Seleziona una pagina

Trump spegne la tregua con la Cina, gettando i mercati nel caos.

NB Oggi il Lampi esce prima causa uscita anticipata del sottoscritto, e quindi anche le chiusure europee non sono definitive

Avevamo si e no digerito la reazione al FOMC (anzi, per la precisione avevo appena finito di commentarla nel lampi di ieri) che Trump ha pensato bene di sparigliare le carte ancora, aggredendo nuovamente la Cina, a 24 ore dalla conclusione dei meeting di Shanghai.
Affidandosi al suo mezzo di comunicazione preferito, il Presidente ha twittatto che dal 1 settembre eleverà dazi del 10% sui restanti 300 bln di importazioni cinesi. Questo perchè la Cina non mantiene le promesse (nella fattispecie di acquistare prodotti agricoli USA e fermare le esportazioni illegali di un oppioide). Trump ha concluso che i colloqui sono in corso, e che ritiene che il futuro tra le 2 nazioni sarà brillante (sic).
In tempi successivi, intervistato sui motivi della mossa, il Presidente ha dichiarato ai reporters che:
** finchè non ci sarà un accordo, gli USA tempesteranno di dazi la Cina
** la reazione dei mercati “non lo preoccupa affatto”
** Se i Cinesi non vogliono più commerciare con gli USA, per lui sta bene.

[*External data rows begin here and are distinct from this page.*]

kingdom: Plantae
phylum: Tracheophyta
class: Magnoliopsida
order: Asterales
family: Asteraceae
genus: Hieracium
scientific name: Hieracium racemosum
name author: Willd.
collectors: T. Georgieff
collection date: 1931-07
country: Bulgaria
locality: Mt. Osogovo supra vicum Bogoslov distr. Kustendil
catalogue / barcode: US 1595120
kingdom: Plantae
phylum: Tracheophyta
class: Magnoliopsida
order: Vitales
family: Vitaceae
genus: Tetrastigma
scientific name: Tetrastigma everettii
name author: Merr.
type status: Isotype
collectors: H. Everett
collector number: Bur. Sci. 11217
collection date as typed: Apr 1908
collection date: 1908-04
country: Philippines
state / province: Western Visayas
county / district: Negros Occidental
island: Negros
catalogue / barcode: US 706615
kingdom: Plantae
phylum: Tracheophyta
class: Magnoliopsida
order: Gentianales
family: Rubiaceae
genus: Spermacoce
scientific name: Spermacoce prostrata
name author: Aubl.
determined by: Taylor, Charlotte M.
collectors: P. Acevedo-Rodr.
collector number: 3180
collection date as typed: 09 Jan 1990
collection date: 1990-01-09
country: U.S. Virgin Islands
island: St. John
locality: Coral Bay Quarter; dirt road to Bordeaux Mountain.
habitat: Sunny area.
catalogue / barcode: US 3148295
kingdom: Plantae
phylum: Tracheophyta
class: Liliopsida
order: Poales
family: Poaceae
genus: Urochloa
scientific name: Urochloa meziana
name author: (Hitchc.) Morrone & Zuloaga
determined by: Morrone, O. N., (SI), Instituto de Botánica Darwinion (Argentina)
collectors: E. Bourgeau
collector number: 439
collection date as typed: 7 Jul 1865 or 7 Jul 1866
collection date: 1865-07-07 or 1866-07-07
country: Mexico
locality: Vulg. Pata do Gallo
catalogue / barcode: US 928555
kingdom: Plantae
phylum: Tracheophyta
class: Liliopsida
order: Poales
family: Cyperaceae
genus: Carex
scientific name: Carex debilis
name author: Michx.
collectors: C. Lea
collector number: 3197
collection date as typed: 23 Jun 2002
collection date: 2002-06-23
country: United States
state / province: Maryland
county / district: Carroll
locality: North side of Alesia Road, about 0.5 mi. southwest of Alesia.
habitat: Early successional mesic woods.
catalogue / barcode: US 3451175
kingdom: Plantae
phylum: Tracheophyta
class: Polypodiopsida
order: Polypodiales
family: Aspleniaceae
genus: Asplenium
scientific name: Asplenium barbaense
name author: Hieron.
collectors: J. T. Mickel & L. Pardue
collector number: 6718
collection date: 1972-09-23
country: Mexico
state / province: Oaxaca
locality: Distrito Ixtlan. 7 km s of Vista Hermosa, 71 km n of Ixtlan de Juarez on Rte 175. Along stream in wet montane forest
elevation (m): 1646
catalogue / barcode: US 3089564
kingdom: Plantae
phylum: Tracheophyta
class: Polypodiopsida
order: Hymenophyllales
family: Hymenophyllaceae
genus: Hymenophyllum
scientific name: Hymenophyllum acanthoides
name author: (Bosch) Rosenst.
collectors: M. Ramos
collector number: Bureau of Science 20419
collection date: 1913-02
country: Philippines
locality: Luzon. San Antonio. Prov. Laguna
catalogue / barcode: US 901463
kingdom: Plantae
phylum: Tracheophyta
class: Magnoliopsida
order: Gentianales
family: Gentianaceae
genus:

Le news hanno colto completamente di sorpresa il mercato, che, avendo archiviato i meeting di Shanghai, era focalizzato su tutt’altro. La reazione immediata ha visto Wall Street invertire bruscamente la marcia (l’S&P 500 ha chiuso a -0.9%, a 2 punti dai massimi di seduta), e i tassi sono crollati su tutta la curva treasury. Il petrolio ha lasciato sul terreno il 7.9% e l’oro, che aveva sofferto l’outcome del FOMC, è rapidamente tornato sui massimi.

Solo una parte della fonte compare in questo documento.